When my oldest son, who I call my evil genius, was five I gave him a consequence for some minor transgression (probably something like trying to smother his younger brother or painting the dog). His temper flaring, he informed me that I was no longer his friend. To which I smiled and told him, “You are right. I am not your friend. I will never be your friend. I am your mother. And while you will have many friends you will only have one mother. And as your mother I have one job. To raise you right.”
Two days later he slipped up yet again and as I gave him a time out he said to me, “You are not my friend.” So I started in with my speech from a day earlier, “You are right…” But then I was quickly cut off by him saying “Yeah, yeah I know.”
I am a mother of two crazy sons.
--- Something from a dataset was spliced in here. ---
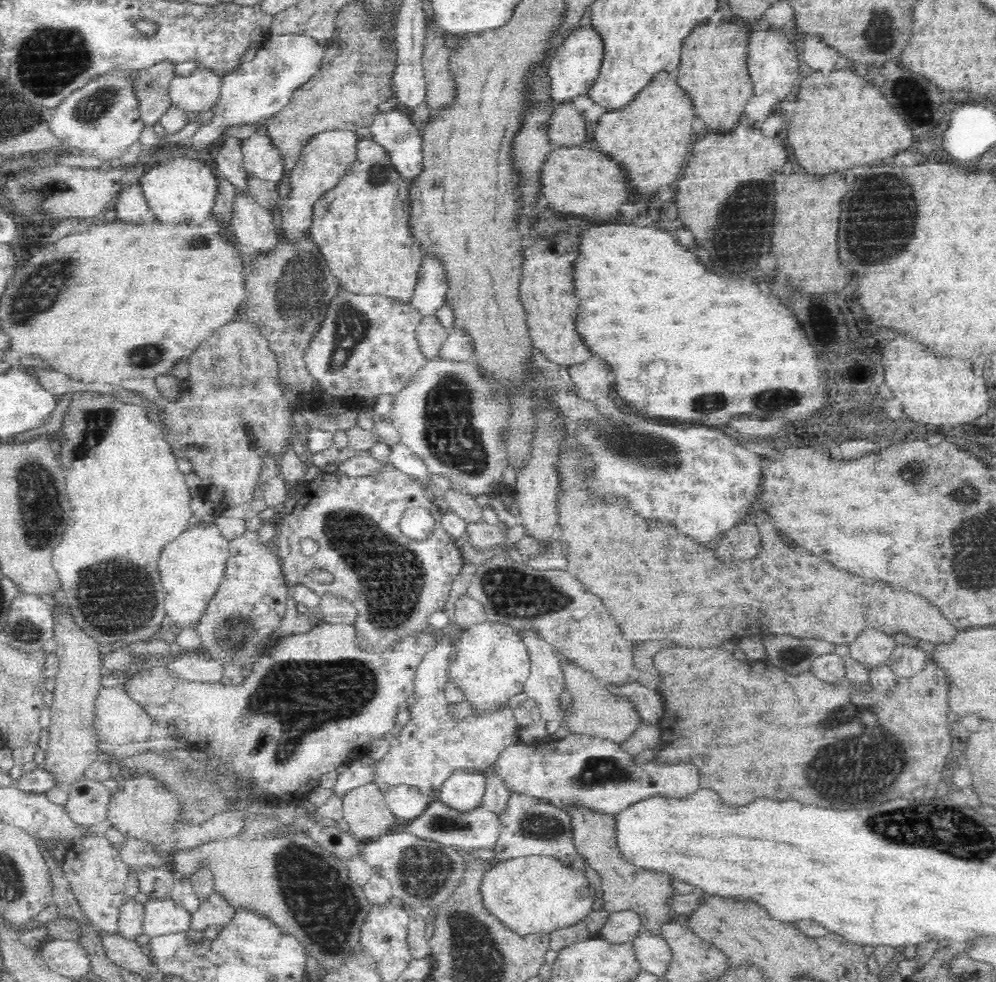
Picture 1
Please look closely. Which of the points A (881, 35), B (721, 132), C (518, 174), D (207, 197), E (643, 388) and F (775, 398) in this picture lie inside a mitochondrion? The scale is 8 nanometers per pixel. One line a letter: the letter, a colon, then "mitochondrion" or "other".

I’ve spent most of the last dozen years of my life trying to keep them from seriously injuring themselves, destroying our house, and not failing out of school. It’s as exhausting as it sounds. It’s required me to be both loving mother (deeply, crazy, without limits loving) and strict disciplinarian. And until recently there really wasn’t room for friendship. Friends laugh with you. They are in on the joke. They are your partner in crime. They are the lit match to your dynamite. As their mom, I decided early on I had to be the brakes. I had to provide the ballast. I had to be the voice in their heads that asked the question, “Should I be doing this?” In short, I was the anti-friend.
It sucked. A lot. And often. Because they have always been funny, good kids. But kids who constantly tested their limits. Kids who I felt needed boundaries to feel safe and most importantly to learn how to be strong, principled, empathetic human beings. So on the one hand I wanted to be the friend. I wanted to laugh with them—at their irreverence and their naughty behavior. Because my boys are hysterical! But I couldn’t. Because I had to be their mom.
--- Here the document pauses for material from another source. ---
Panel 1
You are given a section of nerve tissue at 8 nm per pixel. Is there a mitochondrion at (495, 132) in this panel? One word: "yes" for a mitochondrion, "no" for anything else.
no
Until something started to shift in the last year. At first it was almost imperceptible. It started out as a mother’s gut feeling. I began to feel like they were in on my joke. That they understood that I had to play the part of mom. And they respected that—and me for sucking it up and being the heavy. But that they realized I was funny and irreverent too. So together we began to walk the line of acknowledging that they were being naughty or mischievous. And as long as it was low level shenanigans I began to laugh with them instead of giving them the “mom-eye.”
Recently I sat my now twelve-year-old evil genius down and told him that I would still always be his mom first and above all else. But now that he was older it would be okay if he needed to tell me something and not have me act like a mom. He could say to me that he needed me to be his friend and I would listen and not judge and not punish but just be there. He seemed to like that concept. As much as middle school boys show interest in anything that isn’t electronic or a football.
My relationship continues to shift with my boys. To the point where I feel like we truly dig each other. I’m not always having to teach a lesson. They have begun to become as much my teachers as I am theirs. Spending time together has become so much more enjoyable and so much less like work—for all three of us. So I stand corrected, someday I will be their friend after all.